New CSIRO tech can forecast the impact of covid variants but needs interoperability to make it so.
Machine learning at the CSIRO has automated a faster way to spot emerging covid variants.
The powerful tool, however, is stymied by a lack of interoperability that would link genome data back to patient outcomes.
The new tool, VariantSpark, analyses the RNA of the whole variant, rather than the current method of monitoring changes to just the spike protein. CSIRO scientist Associate Professor Denis Bauer said this means it can account for small changes.
“On their own these changes may not seem significant but when combined with other small changes can influence the way the virus behaves. Our approach was able to identify variants that could be monitored a week before they were flagged by health organisations – and a week is a long time when you’re trying to outsmart a pandemic,” Professor Bauer said.
The tool was programmed to provide hourly updates which could enable rapid information sharing with public health decision makers to prepare hospitals for increases in demand. However, a lack of interoperability is a major barrier.
“In order to be able to anticipate, say the hospital load, or whether vaccine is failing, you need to know immediately when it’s actually happening. We could do that if we had that interoperable data,” Professor Bauer said.
VariantSpark’s machine learning algorithm analysed the genomes of 10,000 covid samples; the largest number of samples ever analysed in this way. Covid patients with mild or no symptoms were compared with patients that had severe outcomes including death. The covid variant that infected those individuals was known and VariantSpark was able to detect differences between the two study cohorts.
The research drew on the largest genomic database for covid viral genomes which stores nearly 13 million genome samples. Professor Bauer said it’s a staggering amount, but the problem is that the samples are not annotated with the outcome of the patient.
“There’s a huge problem that needs to be addressed.

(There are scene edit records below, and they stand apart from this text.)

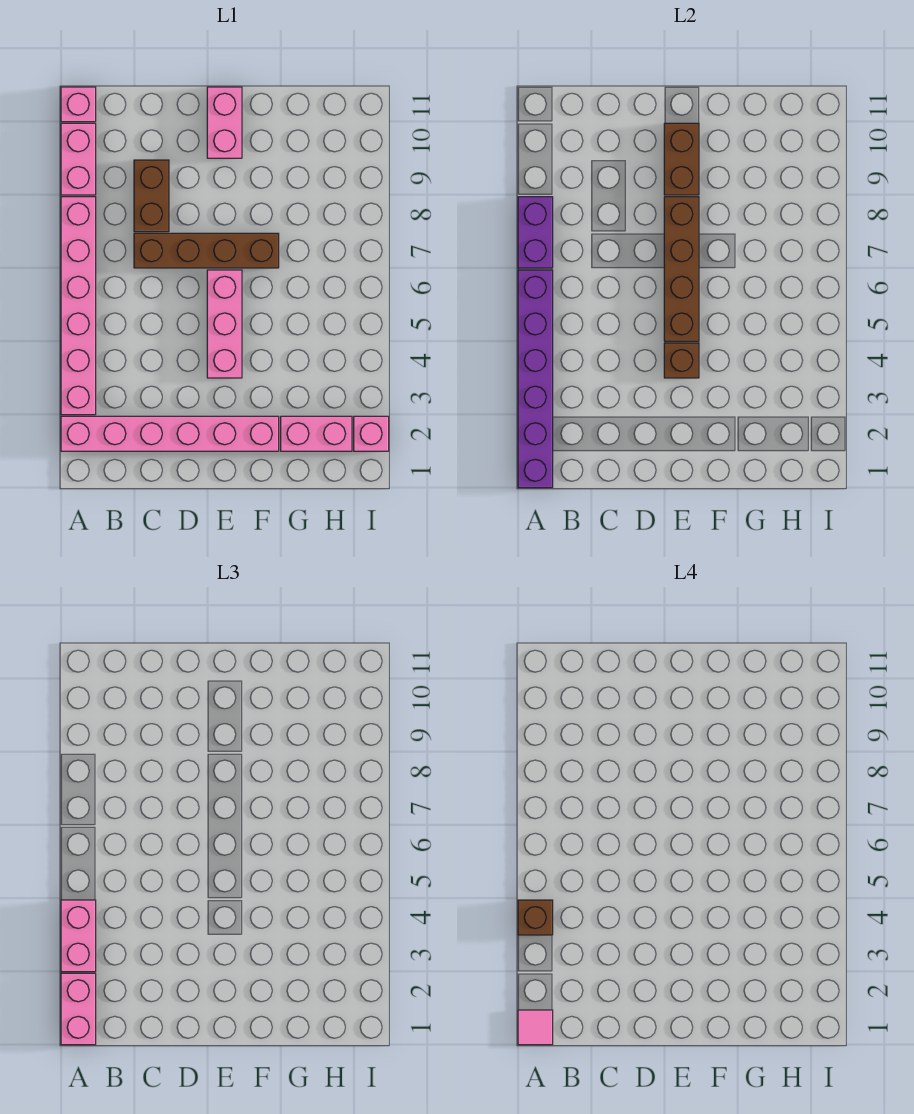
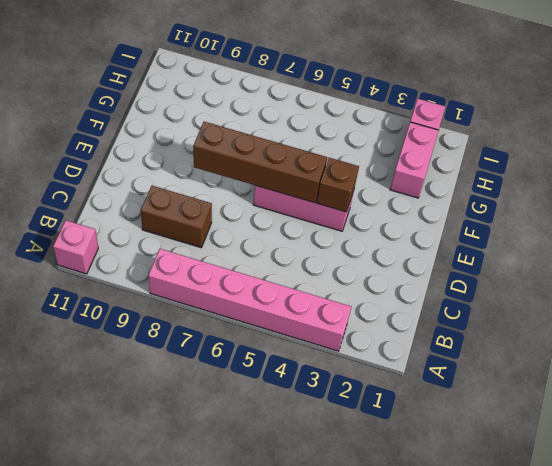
none -> pink brick A2:F2 level 1
none -> pink brick A9:A10 level 1
none -> brown brick C7:F7 level 1

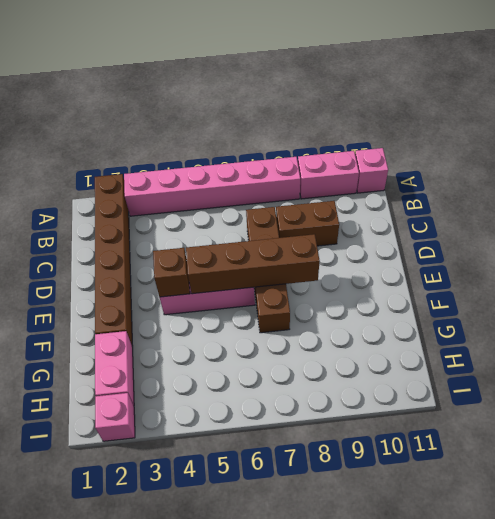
brown brick A2:F2 level 1 -> pink brick A2:F2 level 1
none -> pink brick E10:E11 level 1
none -> purple brick A1:A6 level 2
none -> purple brick A7:A8 level 2

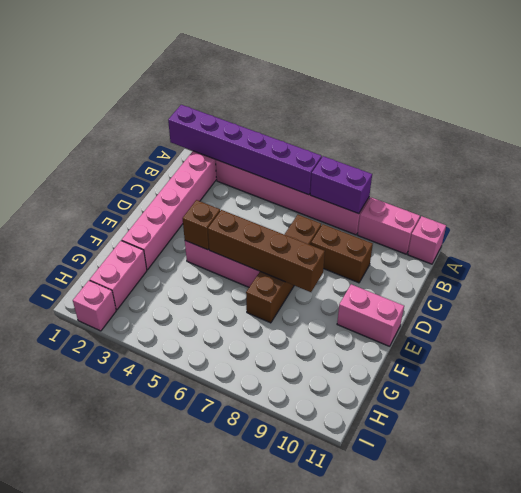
none -> brown brick E9:E10 level 2
none -> pink brick A1:A2 level 3
none -> pink brick A3:A4 level 3

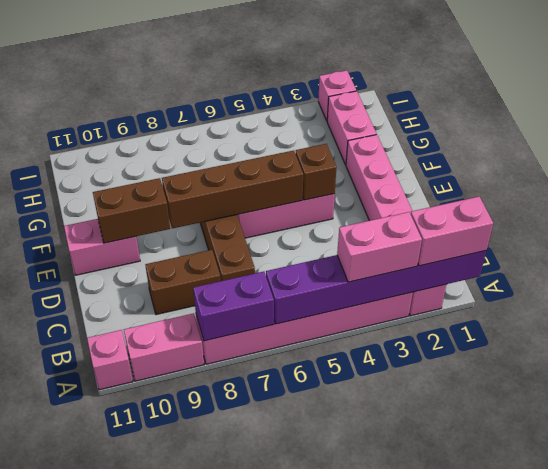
none -> pink tile A1 level 4
none -> brown brick A4 level 4

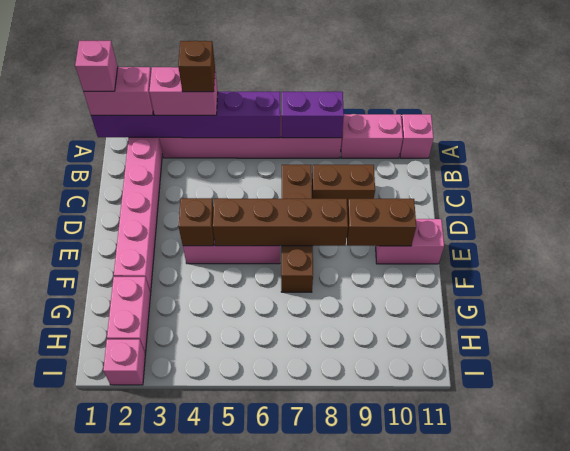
pink brick A1 level 4 -> pink tile A1 level 4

We could only actually analyse 0.3% of the samples because the rest of the data was missing. We really need to close the gap between the laboratory that does the genome sequencing and the healthcare system looking after the patient. That is a missed opportunity,” Professor Bauer said.
Professor Bauer flagged that interoperability needs to be at a global level.
“If you do this in Australia, that’s great. But if there’s a variant wave coming from outside, we’re still not prepared,” she said.
VariantSpark was originally was developed to find disease genes such as motor neuron disease, and was designed to process immense datasets. It was pivoted to microbial research, specifically covid, because it was “such a universal tool for understanding genomic function and consequences of genomic mutations,” Professor Bauer said.
The technology behind the powerful machine learning tool started with Google’s MapReduce compute acceleration strategy, which powers Google’s search engine and other big data framework.
“But the problem with MapReduce is that it’s fairly scripted in how it can send out tasks and how it receives it. It’s not very amenable to machine learning tasks where a lot of things are in memory and need to be iteratively improved,” Professor Bauer said.
The next version, ApacheSpark, was a more memory-efficient way of distributing CPU tasks. Professor Bauer said that VariantSpark was built on top of ApacheSpark to farm out a lot of CPU horizontally across a large array of different hardware.
The power of VariantSpark could also be applied to other viruses.
“It has the potential to become the international standard of disease surveillance. If we remove the lack of interoperability in the healthcare system then we could identify which mutations we really need to look out for; which mutations are truly dangerous to humans,” Professor Bauer said.